Pictures with circuit source files:
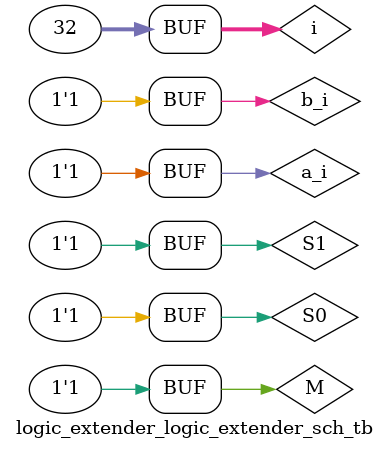
<source format=v>

`timescale 1ns / 1ps

module logic_extender_logic_extender_sch_tb();

// Inputs
   reg a_i =0;
   reg b_i =0;
   reg S0 =0;
   reg S1 =0;
   reg M =0;
	integer i = 0;
	parameter num_inputs = 5;
	parameter max_count = (1<<num_inputs);

// Output
   wire x_i;

// Bidirs

// Instantiate the UUT
   logic_extender UUT (
		.a_i(a_i), 
		.b_i(b_i), 
		.S0(S0), 
		.S1(S1), 
		.M(M), 
		.x_i(x_i)
   );
// Initialize Inputs
initial begin
   #100; //Wait 100ns for initial inputs to settle.
	for (i=0; i<max_count; i=i+1)
		begin
			{M,S1,S0,a_i,b_i} = i; //Cycle through all 5 input combinations.
			#100; //Wait 100ns. How many combinations won't be
		end //tested because of the 3000ns time constraint?
	end
endmodule

</source>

■ **Exercise objective**
Quote every entry exactly, with the pictures omitted.

■ **Answer below**
<source format=v>

`timescale 1ns / 1ps

module logic_extender_logic_extender_sch_tb();

// Inputs
   reg a_i =0;
   reg b_i =0;
   reg S0 =0;
   reg S1 =0;
   reg M =0;
	integer i = 0;
	parameter num_inputs = 5;
	parameter max_count = (1<<num_inputs);

// Output
   wire x_i;

// Bidirs

// Instantiate the UUT
   logic_extender UUT (
		.a_i(a_i), 
		.b_i(b_i), 
		.S0(S0), 
		.S1(S1), 
		.M(M), 
		.x_i(x_i)
   );
// Initialize Inputs
initial begin
   #100; //Wait 100ns for initial inputs to settle.
	for (i=0; i<max_count; i=i+1)
		begin
			{M,S1,S0,a_i,b_i} = i; //Cycle through all 5 input combinations.
			#100; //Wait 100ns. How many combinations won't be
		end //tested because of the 3000ns time constraint?
	end
endmodule

</source>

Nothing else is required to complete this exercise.